(Transcribed page text)
◆ ◆ ◆ ◆ ◆
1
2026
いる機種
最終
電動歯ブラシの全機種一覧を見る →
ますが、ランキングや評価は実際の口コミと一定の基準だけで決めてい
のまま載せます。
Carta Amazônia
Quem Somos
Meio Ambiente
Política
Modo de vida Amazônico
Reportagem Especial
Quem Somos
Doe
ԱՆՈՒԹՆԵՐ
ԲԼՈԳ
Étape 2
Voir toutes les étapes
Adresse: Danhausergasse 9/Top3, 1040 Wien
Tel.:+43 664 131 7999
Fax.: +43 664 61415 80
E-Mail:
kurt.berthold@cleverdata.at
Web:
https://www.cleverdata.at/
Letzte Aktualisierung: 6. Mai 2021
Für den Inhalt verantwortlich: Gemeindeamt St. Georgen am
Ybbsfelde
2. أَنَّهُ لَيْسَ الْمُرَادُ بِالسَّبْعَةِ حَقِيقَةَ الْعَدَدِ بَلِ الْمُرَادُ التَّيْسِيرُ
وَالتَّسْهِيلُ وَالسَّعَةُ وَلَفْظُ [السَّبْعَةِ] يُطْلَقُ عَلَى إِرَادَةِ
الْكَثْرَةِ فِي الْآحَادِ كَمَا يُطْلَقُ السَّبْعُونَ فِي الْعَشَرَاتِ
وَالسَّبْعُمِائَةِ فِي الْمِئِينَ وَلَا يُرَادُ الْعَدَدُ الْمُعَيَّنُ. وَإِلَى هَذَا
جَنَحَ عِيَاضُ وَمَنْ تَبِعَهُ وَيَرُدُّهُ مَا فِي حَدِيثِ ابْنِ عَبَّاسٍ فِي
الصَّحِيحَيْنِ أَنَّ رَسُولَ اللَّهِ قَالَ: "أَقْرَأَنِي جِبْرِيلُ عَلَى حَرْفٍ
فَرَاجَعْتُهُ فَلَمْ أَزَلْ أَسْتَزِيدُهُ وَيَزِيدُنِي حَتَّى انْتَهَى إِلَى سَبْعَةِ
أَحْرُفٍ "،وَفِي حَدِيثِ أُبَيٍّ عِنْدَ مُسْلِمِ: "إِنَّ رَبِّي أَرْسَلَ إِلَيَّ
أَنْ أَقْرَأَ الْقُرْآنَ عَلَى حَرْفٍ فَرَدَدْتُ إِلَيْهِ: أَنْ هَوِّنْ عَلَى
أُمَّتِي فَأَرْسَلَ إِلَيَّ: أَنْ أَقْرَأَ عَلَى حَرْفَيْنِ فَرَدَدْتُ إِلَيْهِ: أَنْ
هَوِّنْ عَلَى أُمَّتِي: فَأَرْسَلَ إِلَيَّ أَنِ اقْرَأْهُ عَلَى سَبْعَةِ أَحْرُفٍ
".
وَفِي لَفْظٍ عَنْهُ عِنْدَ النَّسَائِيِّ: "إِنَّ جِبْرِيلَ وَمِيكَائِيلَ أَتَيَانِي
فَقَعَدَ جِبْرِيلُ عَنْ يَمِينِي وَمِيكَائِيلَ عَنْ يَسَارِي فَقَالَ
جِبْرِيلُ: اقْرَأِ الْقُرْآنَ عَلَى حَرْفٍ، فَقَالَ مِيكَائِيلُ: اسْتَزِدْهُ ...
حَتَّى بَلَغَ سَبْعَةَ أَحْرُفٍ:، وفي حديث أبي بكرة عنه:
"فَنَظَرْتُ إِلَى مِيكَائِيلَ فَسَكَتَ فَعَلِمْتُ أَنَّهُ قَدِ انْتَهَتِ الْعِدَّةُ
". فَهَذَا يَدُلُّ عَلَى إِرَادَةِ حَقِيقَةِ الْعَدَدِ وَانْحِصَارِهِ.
◆ ◆ ◆ ◆ ◆
--- WHAT YOU ARE ASKED TO DO ---
Reproduce every line of the data above word for word, without changing anything.

--- RESPONSE ---
1
2026
いる機種
最終
電動歯ブラシの全機種一覧を見る →
ますが、ランキングや評価は実際の口コミと一定の基準だけで決めてい
のまま載せます。
Carta Amazônia
Quem Somos
Meio Ambiente
Política
Modo de vida Amazônico
Reportagem Especial
Quem Somos
Doe
ԱՆՈՒԹՆԵՐ
ԲԼՈԳ
Étape 2
Voir toutes les étapes
Adresse: Danhausergasse 9/Top3, 1040 Wien
Tel.:+43 664 131 7999
Fax.: +43 664 61415 80
E-Mail:
kurt.berthold@cleverdata.at
Web:
https://www.cleverdata.at/
Letzte Aktualisierung: 6. Mai 2021
Für den Inhalt verantwortlich: Gemeindeamt St. Georgen am
Ybbsfelde
2. أَنَّهُ لَيْسَ الْمُرَادُ بِالسَّبْعَةِ حَقِيقَةَ الْعَدَدِ بَلِ الْمُرَادُ التَّيْسِيرُ
وَالتَّسْهِيلُ وَالسَّعَةُ وَلَفْظُ [السَّبْعَةِ] يُطْلَقُ عَلَى إِرَادَةِ
الْكَثْرَةِ فِي الْآحَادِ كَمَا يُطْلَقُ السَّبْعُونَ فِي الْعَشَرَاتِ
وَالسَّبْعُمِائَةِ فِي الْمِئِينَ وَلَا يُرَادُ الْعَدَدُ الْمُعَيَّنُ. وَإِلَى هَذَا
جَنَحَ عِيَاضُ وَمَنْ تَبِعَهُ وَيَرُدُّهُ مَا فِي حَدِيثِ ابْنِ عَبَّاسٍ فِي
الصَّحِيحَيْنِ أَنَّ رَسُولَ اللَّهِ قَالَ: "أَقْرَأَنِي جِبْرِيلُ عَلَى حَرْفٍ
فَرَاجَعْتُهُ فَلَمْ أَزَلْ أَسْتَزِيدُهُ وَيَزِيدُنِي حَتَّى انْتَهَى إِلَى سَبْعَةِ
أَحْرُفٍ "،وَفِي حَدِيثِ أُبَيٍّ عِنْدَ مُسْلِمِ: "إِنَّ رَبِّي أَرْسَلَ إِلَيَّ
أَنْ أَقْرَأَ الْقُرْآنَ عَلَى حَرْفٍ فَرَدَدْتُ إِلَيْهِ: أَنْ هَوِّنْ عَلَى
أُمَّتِي فَأَرْسَلَ إِلَيَّ: أَنْ أَقْرَأَ عَلَى حَرْفَيْنِ فَرَدَدْتُ إِلَيْهِ: أَنْ
هَوِّنْ عَلَى أُمَّتِي: فَأَرْسَلَ إِلَيَّ أَنِ اقْرَأْهُ عَلَى سَبْعَةِ أَحْرُفٍ
".
وَفِي لَفْظٍ عَنْهُ عِنْدَ النَّسَائِيِّ: "إِنَّ جِبْرِيلَ وَمِيكَائِيلَ أَتَيَانِي
فَقَعَدَ جِبْرِيلُ عَنْ يَمِينِي وَمِيكَائِيلَ عَنْ يَسَارِي فَقَالَ
جِبْرِيلُ: اقْرَأِ الْقُرْآنَ عَلَى حَرْفٍ، فَقَالَ مِيكَائِيلُ: اسْتَزِدْهُ ...
حَتَّى بَلَغَ سَبْعَةَ أَحْرُفٍ:، وفي حديث أبي بكرة عنه:
"فَنَظَرْتُ إِلَى مِيكَائِيلَ فَسَكَتَ فَعَلِمْتُ أَنَّهُ قَدِ انْتَهَتِ الْعِدَّةُ
". فَهَذَا يَدُلُّ عَلَى إِرَادَةِ حَقِيقَةِ الْعَدَدِ وَانْحِصَارِهِ.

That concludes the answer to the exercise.